I think it would make the most sense that if a new op is added, the developer should also add the basic callbacks to the solver. This would not be a large requirement and it has an immediate benefit: The developer can immediately use these properties to start fuzz-testing the new operator. So even though it is more work for the developer, there is also an immediate positive result from doing it.

I agree that it would be ideal if there were some way to use only the type relation to generate solutions to type relations, but it is not apparent to me how it could be done efficiently.

1 Like

Thanks @slyubomirsky @yuchenj for cc’ing me!

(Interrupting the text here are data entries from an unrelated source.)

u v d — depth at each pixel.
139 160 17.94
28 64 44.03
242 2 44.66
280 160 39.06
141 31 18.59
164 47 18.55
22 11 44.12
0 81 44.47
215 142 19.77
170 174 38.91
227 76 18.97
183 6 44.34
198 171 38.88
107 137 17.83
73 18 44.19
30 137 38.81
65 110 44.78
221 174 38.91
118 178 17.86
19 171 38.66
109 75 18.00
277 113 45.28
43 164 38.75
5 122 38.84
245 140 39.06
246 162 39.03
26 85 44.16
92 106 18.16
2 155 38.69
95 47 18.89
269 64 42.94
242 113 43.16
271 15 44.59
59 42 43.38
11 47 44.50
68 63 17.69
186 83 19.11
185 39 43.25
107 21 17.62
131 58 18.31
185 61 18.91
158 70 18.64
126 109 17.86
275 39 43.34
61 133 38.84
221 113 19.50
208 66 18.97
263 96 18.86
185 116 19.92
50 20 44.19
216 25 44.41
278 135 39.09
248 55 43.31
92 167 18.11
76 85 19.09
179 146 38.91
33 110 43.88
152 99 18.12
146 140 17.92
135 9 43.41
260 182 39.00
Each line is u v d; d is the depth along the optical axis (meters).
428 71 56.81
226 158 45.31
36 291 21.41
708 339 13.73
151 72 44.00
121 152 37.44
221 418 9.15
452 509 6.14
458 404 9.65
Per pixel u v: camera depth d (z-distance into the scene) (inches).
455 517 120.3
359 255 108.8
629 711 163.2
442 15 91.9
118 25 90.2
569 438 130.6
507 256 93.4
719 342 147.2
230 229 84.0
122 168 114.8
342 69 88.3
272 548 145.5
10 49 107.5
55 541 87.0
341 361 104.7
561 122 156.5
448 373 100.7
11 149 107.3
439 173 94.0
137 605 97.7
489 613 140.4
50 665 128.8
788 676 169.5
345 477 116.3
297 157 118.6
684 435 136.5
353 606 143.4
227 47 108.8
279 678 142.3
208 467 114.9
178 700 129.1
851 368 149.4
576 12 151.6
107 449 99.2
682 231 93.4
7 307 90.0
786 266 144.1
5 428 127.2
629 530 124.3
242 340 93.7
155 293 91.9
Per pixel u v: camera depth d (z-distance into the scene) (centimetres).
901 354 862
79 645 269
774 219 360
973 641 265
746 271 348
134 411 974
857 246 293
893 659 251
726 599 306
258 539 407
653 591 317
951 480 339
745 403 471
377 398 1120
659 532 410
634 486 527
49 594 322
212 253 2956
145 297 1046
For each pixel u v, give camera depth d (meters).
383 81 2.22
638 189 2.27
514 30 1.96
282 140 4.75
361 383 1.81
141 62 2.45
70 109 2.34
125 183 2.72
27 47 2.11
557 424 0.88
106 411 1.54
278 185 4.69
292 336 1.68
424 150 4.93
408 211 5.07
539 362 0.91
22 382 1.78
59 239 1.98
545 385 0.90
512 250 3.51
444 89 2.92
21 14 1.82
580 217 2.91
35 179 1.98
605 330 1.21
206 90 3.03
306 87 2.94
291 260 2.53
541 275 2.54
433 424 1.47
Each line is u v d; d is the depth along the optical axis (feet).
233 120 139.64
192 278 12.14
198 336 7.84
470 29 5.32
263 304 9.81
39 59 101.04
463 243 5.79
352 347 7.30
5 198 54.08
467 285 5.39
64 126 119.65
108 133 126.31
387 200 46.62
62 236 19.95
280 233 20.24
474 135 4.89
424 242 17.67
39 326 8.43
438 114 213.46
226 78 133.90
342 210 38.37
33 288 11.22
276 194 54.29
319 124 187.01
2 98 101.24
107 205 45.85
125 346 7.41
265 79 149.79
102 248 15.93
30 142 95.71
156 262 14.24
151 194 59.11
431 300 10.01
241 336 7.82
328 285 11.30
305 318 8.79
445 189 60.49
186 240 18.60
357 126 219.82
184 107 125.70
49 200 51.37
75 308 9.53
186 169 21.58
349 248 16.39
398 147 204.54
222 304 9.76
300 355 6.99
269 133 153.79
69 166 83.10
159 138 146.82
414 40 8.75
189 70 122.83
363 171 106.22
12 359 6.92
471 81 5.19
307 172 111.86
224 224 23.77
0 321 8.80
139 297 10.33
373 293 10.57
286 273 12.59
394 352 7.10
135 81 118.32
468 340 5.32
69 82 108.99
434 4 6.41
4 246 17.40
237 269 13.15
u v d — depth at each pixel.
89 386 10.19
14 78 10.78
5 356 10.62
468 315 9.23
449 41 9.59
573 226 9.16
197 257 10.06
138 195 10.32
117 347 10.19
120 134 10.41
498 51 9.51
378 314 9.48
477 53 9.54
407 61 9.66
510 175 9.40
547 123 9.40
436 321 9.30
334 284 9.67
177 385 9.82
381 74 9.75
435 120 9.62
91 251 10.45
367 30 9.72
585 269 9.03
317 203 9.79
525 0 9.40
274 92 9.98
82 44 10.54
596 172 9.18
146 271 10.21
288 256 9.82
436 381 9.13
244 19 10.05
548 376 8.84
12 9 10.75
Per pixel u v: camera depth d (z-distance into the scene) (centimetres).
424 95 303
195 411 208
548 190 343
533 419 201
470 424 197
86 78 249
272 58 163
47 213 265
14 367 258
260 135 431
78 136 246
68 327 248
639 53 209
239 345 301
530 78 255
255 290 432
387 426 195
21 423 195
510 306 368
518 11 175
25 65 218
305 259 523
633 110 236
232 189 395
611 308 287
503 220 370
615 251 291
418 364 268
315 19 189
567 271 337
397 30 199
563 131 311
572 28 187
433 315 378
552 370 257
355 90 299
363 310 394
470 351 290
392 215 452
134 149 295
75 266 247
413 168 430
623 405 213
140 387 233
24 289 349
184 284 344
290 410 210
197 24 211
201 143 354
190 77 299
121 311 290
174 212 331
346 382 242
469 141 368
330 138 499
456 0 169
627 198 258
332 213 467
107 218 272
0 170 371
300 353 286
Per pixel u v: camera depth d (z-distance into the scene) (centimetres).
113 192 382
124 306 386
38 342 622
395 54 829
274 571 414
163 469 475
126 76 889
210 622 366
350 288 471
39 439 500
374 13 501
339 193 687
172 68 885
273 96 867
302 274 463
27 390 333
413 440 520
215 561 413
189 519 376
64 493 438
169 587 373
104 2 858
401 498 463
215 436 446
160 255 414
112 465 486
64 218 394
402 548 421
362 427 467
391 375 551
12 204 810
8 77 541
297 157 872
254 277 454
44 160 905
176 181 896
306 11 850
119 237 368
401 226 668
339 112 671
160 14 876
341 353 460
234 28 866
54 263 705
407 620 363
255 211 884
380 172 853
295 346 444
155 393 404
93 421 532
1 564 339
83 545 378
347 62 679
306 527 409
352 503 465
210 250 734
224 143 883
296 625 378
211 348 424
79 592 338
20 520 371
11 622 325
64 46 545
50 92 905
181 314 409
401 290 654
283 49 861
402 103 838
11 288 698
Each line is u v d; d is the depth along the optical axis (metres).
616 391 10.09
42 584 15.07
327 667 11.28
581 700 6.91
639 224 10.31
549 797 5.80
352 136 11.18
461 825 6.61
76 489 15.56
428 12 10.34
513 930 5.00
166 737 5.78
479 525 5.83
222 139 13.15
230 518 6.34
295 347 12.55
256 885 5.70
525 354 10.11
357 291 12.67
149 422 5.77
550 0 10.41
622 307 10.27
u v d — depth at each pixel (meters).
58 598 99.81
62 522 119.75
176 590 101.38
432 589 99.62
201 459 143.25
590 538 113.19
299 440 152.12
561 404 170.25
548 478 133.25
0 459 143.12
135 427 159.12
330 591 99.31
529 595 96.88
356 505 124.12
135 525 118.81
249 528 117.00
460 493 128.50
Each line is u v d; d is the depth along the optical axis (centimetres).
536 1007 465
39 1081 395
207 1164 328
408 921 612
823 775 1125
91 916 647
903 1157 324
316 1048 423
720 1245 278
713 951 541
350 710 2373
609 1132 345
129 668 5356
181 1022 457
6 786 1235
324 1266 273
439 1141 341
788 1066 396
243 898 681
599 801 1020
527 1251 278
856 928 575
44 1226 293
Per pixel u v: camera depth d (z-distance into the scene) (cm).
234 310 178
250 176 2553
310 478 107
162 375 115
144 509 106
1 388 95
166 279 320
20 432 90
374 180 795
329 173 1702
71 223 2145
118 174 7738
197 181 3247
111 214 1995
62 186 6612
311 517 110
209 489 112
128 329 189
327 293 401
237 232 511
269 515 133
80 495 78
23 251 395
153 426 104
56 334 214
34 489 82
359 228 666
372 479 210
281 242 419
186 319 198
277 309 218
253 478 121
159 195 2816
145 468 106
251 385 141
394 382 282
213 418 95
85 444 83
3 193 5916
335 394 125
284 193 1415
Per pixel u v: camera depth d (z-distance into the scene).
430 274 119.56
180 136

Fuzzing or automated testing is definitely a very promising and affordable direction to improve the software quality/safety while not wasting developers’ precious time to come up with complete test cases.

I have not completely gone through this pre-RFC but I will be reviewing it little by litte carefully and try to share something that I know. To get started, I’d like to share a bit about the related work (as I am specifically working in this research area).

The core technique of a language fuzzer is how to generate a random but still well-formed program.

In our case, we generate relay IR instead of TIR (by TVMFuzz or Tzer) or other similar C-like language (by CSmith/graphicsfuzz/clangfuzz/etc.). Therefore, I don’t think there is any “duplication” in Steven’s proposal. Meanwhile, TVMFuzz and Tzer are more like a “prototype”. Building a reliable and stable fuzzer for a specific system (the best example in my mind is Syzkaller for OS) still requires better effort. But of course, once the fuzzer is built, the effort of bug detection can be converted from manual time to machine time!

That said, Relay is a graph-level or high-level language which is different from those prior work targetting C-like low-level languages, and building a Relay fuzzer, or more fundamentally, building a generator of Relay programs, requires adopting specifc assumptions in the language (types, semantics, etc.), motivating the necessity.

I think a more closely related and better engineered tool should be NNSmith (sorry for the advertisement but I think it is really related), where we generate random DNNs (static graph tho) and translate it to PyTorch, ONNX and TensorFlow to test themselves and downstream compilers/engines (and we found 34 bugs in TVM during our prototyping stage, see ASPLOS'23-NNSmith-Bugs - Google Sheets). However, NNSmith models DNNs in DAGs which is a subset of representations that Relay is capable of. Therefore, it is still important to directly perform model generation using Relay if we want to find bugs in say if statements and while loops. Another project that I have noticed is GenCoG which generates Relay programs and the project maintainer has been submitting some bug reports to TVM before.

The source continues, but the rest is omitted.